Down And Out In Gotham
Town- “Batman” (1989)-A Film Review
DVD Review
By Phil Larkin
Batman, starring Jack
Nicholson, Michael Keaton, Kim Basinger, 1989
WTF. Yeah WFT I am still
standing although for the life of me I don’t why after the screed I ran through
in the last film review I did if you could call it that Marvel Comics’ The Avengers. WTF too that I am still
doing kids’ silly super-hero comic book airheads turned to the multi-plex
screens all because everybody, boy or girl from the look of things, between the
age of about eight to twenty-one no longer can sit through the twenty minutes
it takes to read a comic book. Said kids will only sit through a couple of
hours of swill, as long as the dialogue doesn’t exceed short sentences and
grunts, there is kick-ass action every thirty seconds for no apparent reason,
and there is an ample supply of vat- tubbed butter-drenched popcorn and
gigantic refillable soda cups.
Although you and I both know
if you have been following this race to the bottom of filmdom being forced on
me with this brainless twit stuff that this is the first stages of a purge by
the recently installed new leadership which seems to be making every effort to
get rid of the old writers who held this operation together in the days when
the assuredly purged, don’t believe that voluntary retirement stuff, Allan
Jackson (aka Peter Paul Markin on this site) was made to fall on his sword. We
who voted for his retention, meaning against the installation of the new pope
Greg Green and his flunky Ed Board, are expected to follow suit. And assuredly
as well the quickest way to get rid of senior writers is to give them
assignments picking up the popcorn tubs and soda cups after a bunch of lazy
kids who won’t read.

Material for this task ▸

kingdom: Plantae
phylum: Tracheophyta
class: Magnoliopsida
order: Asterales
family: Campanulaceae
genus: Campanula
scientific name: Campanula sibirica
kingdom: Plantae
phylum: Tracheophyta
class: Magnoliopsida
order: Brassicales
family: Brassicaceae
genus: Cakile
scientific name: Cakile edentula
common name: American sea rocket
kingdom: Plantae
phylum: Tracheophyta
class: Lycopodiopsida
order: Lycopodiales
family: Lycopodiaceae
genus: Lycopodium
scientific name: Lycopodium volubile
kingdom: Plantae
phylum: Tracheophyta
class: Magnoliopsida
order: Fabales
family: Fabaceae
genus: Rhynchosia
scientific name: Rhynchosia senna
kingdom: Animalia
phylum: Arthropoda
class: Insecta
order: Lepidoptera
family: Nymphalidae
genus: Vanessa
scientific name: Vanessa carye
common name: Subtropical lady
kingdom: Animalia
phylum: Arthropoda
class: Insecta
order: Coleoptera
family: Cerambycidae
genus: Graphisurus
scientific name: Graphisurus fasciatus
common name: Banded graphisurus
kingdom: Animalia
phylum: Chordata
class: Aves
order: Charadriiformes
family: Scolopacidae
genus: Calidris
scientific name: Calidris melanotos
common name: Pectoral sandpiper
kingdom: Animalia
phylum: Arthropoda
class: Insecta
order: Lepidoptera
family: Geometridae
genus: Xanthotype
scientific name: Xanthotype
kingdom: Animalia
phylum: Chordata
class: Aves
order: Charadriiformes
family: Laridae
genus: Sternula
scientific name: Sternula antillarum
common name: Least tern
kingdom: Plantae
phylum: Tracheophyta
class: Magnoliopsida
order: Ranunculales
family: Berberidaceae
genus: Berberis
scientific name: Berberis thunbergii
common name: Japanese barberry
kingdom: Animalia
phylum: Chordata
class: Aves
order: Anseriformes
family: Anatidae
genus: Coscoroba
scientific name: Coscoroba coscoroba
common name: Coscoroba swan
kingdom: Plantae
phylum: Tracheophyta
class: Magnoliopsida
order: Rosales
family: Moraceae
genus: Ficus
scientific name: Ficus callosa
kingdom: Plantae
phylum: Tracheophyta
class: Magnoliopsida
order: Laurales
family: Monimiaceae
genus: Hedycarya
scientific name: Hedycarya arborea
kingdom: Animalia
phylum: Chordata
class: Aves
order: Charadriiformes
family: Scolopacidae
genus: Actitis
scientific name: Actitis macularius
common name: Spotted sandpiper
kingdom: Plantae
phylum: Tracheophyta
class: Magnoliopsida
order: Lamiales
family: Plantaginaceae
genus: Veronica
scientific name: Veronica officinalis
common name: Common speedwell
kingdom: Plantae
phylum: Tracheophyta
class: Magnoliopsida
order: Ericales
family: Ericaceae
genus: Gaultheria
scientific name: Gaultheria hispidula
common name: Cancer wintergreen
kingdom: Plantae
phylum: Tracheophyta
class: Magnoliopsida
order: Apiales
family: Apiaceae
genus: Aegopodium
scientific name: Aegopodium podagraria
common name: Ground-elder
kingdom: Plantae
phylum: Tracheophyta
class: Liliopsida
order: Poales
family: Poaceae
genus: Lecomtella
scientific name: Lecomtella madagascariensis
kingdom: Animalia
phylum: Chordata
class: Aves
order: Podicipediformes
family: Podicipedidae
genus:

Set task A ▸
Answer these questions from the Batman review:
(i) Which three actors does the header list as starring in the film?
(ii) What age range does the reviewer give for those who can no longer read a comic book?
(iii) By what other name is Allan Jackson known on the site?
Set task B ▸ Reproduce word for word the part of the listing that opens with the line containing "genus: Ficus" and closes with the line containing "order: Podicipediformes", including both of those lines.
The Batman review and the listing are unrelated, independent material.

Final answer A ▸
(i) Jack Nicholson, Michael Keaton and Kim Basinger.
(ii) About eight to twenty-one.
(iii) Peter Paul Markin.

Final answer B ▸
genus: Ficus
scientific name: Ficus callosa
kingdom: Plantae
phylum: Tracheophyta
class: Magnoliopsida
order: Laurales
family: Monimiaceae
genus: Hedycarya
scientific name: Hedycarya arborea
kingdom: Animalia
phylum: Chordata
class: Aves
order: Charadriiformes
family: Scolopacidae
genus: Actitis
scientific name: Actitis macularius
common name: Spotted sandpiper
kingdom: Plantae
phylum: Tracheophyta
class: Magnoliopsida
order: Lamiales
family: Plantaginaceae
genus: Veronica
scientific name: Veronica officinalis
common name: Common speedwell
kingdom: Plantae
phylum: Tracheophyta
class: Magnoliopsida
order: Ericales
family: Ericaceae
genus: Gaultheria
scientific name: Gaultheria hispidula
common name: Cancer wintergreen
kingdom: Plantae
phylum: Tracheophyta
class: Magnoliopsida
order: Apiales
family: Apiaceae
genus: Aegopodium
scientific name: Aegopodium podagraria
common name: Ground-elder
kingdom: Plantae
phylum: Tracheophyta
class: Liliopsida
order: Poales
family: Poaceae
genus: Lecomtella
scientific name: Lecomtella madagascariensis
kingdom: Animalia
phylum: Chordata
class: Aves
order: Podicipediformes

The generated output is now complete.